By Charles Foster
In an emergency ruling in the Family Division of the High Court, Mr Justice Mostyn has ordered that a three-year-old boy undergo a bone marrow transplant against the wishes of the father.
The evidence apparently was that the transplant was the boy’s only realistic chance of survival. The father wanted the boy to go with him to an Arab country, but the court heard, and accepted, that the journey would “almost certainly” kill the child and that the bone marrow transplant would not be available there.
Mr Justice Mostyn ruled in favour of the transplant, finding that the court had jurisdiction to do so as the boy had been habitually resident in Britain whilst undergoing treatment at an English hospital.
The decision, although it has had some press attention, will be unsurprising to English lawyers.
The test applied by the judge was that under s 1(1) of the Children Act 1989: the welfare of the child must be paramount. This is regarded by most commentators as indistinguishable from the “best interests” test applicable where decisions are being made in relation to an incapacitous adult under the Mental Capacity 2005. While the courts have repeatedly emphasised that “best interests” are wider than merely “medical” best interests, there is a strong (though rebuttable) presumption that it is in the best interests of the patient to have life-sustaining treatment. That was clearly the position here. Had the child been “Gillick competent” (that is, where a child is able to consent to their own medical treatment without the need for parental permission or knowledge: Gillick v West Norfolk and Wisbech Area Health Authority) and declined treatment, the court could still have, and in these circumstances probably would have, ordered the treatment to go ahead nonetheless.

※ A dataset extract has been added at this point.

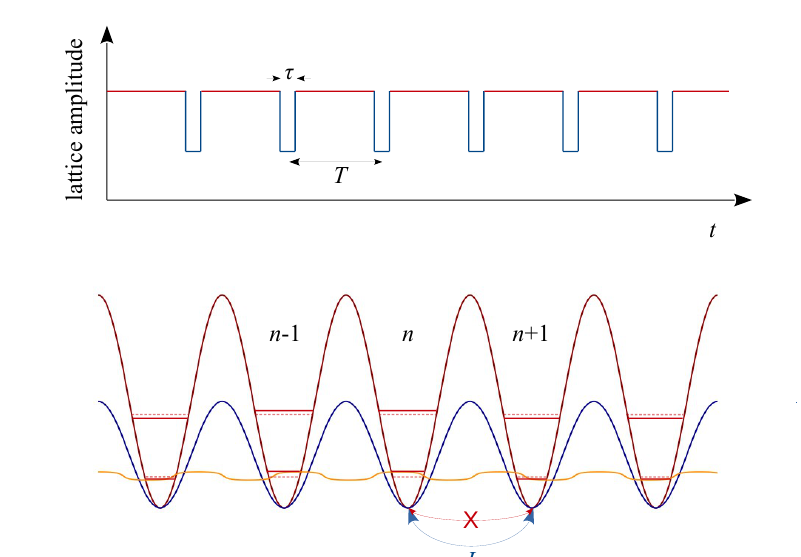
Figure 9: Ultracold-atom scheme to realize the proposed model. Lower panel: The atoms are trapped in a deep optical lattice (red line) with lattice sites labelled by n ∈ (cid:78) and vanishingly small hopping amplitude. The atoms occupy the correspond- ing Wannier fuctions, with a uniform on-site energy (lower dotted red bars) An addi- tional weak optical potential (orange line) modulates on on-site energies (solid red bars) according to Eq. (48). The primary lattice is periodically kicked every time T to a smaller amplitude (solid blue line) for a short time τ , hence setting up a finite hopping energy J . Upper panel: Time sequence of the lattice amplitude with color scheme consistent with the lower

The wishes of parents and those with parental responsibility have no magical status in cases about the medical treatment of children. Although there is a lot of law about the status of those wishes, the best way to regard those wishes is as a (generally) good guide as to where the best interests of the child lie. Put another way, the duty of a person with parental responsibility is to give or withhold consent in the best interests of the child, but it is the court that is the ultimate arbiter of best interests (Re J (a minor) (wardship: medical treatment)). This is simply because it is generally the case that parents care deeply about their child and are good judges of whether or not the child would benefit overall from the mooted intervention. However, there are many cases where the parents’ views should be, and are, trumped by the court. The classic examples are Jehovah’s Witness cases, where parents refuse to consent to the administration of blood products on religious grounds (for example, the cases of Re E (a minor)  2 FCR 319; Re O (a minor) (medical treatment)  2 FLR 149; Re R (a minor) (medical treatment)  2 FLR 757; Re S (a minor) (refusal of medical treatment)  1 FCR 604.
This case is indistinguishable from these.